* EXERCISE REQUIREMENTS:
In the listing below, copy word for word everything from the line containing "Standard Side Wall with Door" down to the line containing "in all standard colors and custom-printable.", both of those lines included.

* DATA UNDER STUDY:
────────────────────
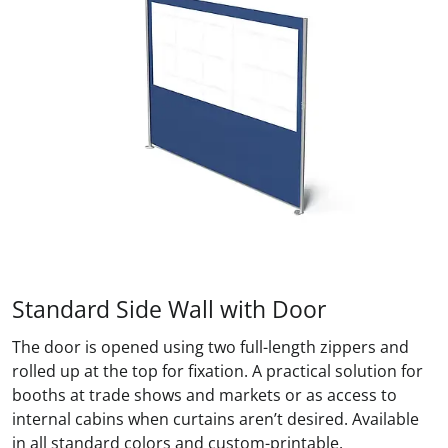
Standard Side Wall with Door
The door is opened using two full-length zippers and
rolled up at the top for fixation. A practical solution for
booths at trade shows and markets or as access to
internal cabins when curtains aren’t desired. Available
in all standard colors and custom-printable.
────────────────────
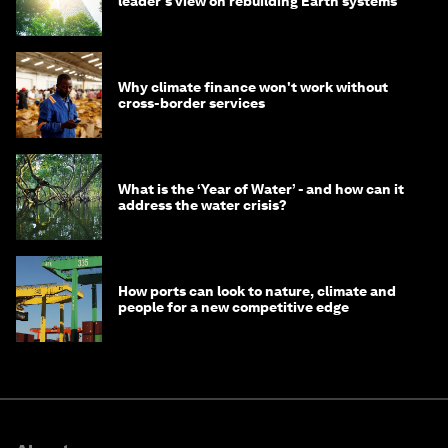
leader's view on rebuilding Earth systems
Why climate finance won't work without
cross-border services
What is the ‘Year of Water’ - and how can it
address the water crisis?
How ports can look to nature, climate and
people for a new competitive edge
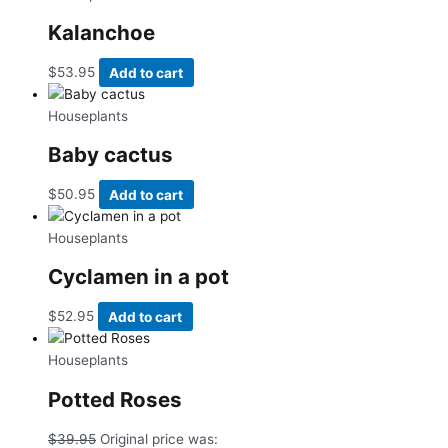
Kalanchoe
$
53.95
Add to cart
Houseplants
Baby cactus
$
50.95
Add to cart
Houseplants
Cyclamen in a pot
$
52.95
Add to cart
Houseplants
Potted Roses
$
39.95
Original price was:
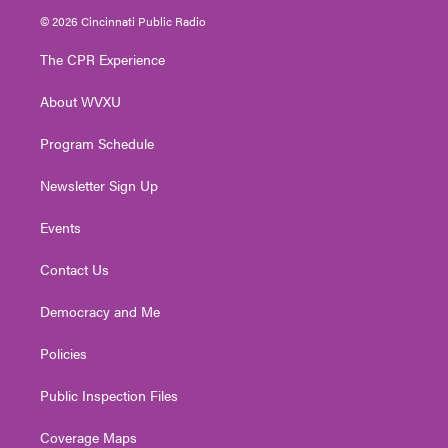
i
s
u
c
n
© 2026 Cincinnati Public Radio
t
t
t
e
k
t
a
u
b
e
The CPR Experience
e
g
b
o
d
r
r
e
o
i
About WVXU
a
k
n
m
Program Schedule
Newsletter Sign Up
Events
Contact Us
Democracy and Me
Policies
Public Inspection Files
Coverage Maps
────────────────────
* TASK RESPONSE:
Standard Side Wall with Door
The door is opened using two full-length zippers and
rolled up at the top for fixation. A practical solution for
booths at trade shows and markets or as access to
internal cabins when curtains aren’t desired. Available
in all standard colors and custom-printable.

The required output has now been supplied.